╭─ DATASET CONTENT
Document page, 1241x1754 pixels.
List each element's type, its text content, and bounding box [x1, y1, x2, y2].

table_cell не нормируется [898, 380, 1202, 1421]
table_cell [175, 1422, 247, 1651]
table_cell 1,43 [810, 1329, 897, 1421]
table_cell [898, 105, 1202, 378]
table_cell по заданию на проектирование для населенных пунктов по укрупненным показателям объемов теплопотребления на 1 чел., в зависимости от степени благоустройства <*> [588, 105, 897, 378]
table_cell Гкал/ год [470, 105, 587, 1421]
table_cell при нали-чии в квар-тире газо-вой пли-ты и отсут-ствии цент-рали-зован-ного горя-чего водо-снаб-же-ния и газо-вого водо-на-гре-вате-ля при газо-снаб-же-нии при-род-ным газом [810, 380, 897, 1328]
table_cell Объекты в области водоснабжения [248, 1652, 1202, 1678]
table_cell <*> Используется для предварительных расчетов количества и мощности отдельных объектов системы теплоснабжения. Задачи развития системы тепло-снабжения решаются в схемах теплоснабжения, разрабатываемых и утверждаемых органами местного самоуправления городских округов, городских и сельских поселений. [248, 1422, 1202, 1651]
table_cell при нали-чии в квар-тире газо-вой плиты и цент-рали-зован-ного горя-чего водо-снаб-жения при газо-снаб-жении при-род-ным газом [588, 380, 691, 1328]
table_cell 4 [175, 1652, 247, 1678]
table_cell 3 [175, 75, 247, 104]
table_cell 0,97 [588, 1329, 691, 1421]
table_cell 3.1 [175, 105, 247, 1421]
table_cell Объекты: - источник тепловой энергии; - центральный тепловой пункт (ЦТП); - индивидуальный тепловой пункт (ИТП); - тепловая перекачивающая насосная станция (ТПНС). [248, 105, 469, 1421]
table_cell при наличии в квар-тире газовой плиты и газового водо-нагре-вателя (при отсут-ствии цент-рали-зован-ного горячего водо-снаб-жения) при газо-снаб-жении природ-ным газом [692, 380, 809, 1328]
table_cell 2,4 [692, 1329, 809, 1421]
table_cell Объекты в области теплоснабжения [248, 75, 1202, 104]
╰─
» **WHAT NEEDS TO BE DONE**: The entries above must be retyped exactly, down to the last character.

» **RESULT FOR THIS EXERCISE**:
Document page, 1241x1754 pixels.
List each element's type, its text content, and bounding box [x1, y1, x2, y2].

table_cell не нормируется [898, 380, 1202, 1421]
table_cell [175, 1422, 247, 1651]
table_cell 1,43 [810, 1329, 897, 1421]
table_cell [898, 105, 1202, 378]
table_cell по заданию на проектирование для населенных пунктов по укрупненным показателям объемов теплопотребления на 1 чел., в зависимости от степени благоустройства <*> [588, 105, 897, 378]
table_cell Гкал/ год [470, 105, 587, 1421]
table_cell при нали-чии в квар-тире газо-вой пли-ты и отсут-ствии цент-рали-зован-ного горя-чего водо-снаб-же-ния и газо-вого водо-на-гре-вате-ля при газо-снаб-же-нии при-род-ным газом [810, 380, 897, 1328]
table_cell Объекты в области водоснабжения [248, 1652, 1202, 1678]
table_cell <*> Используется для предварительных расчетов количества и мощности отдельных объектов системы теплоснабжения. Задачи развития системы тепло-снабжения решаются в схемах теплоснабжения, разрабатываемых и утверждаемых органами местного самоуправления городских округов, городских и сельских поселений. [248, 1422, 1202, 1651]
table_cell при нали-чии в квар-тире газо-вой плиты и цент-рали-зован-ного горя-чего водо-снаб-жения при газо-снаб-жении при-род-ным газом [588, 380, 691, 1328]
table_cell 4 [175, 1652, 247, 1678]
table_cell 3 [175, 75, 247, 104]
table_cell 0,97 [588, 1329, 691, 1421]
table_cell 3.1 [175, 105, 247, 1421]
table_cell Объекты: - источник тепловой энергии; - центральный тепловой пункт (ЦТП); - индивидуальный тепловой пункт (ИТП); - тепловая перекачивающая насосная станция (ТПНС). [248, 105, 469, 1421]
table_cell при наличии в квар-тире газовой плиты и газового водо-нагре-вателя (при отсут-ствии цент-рали-зован-ного горячего водо-снаб-жения) при газо-снаб-жении природ-ным газом [692, 380, 809, 1328]
table_cell 2,4 [692, 1329, 809, 1421]
table_cell Объекты в области теплоснабжения [248, 75, 1202, 104]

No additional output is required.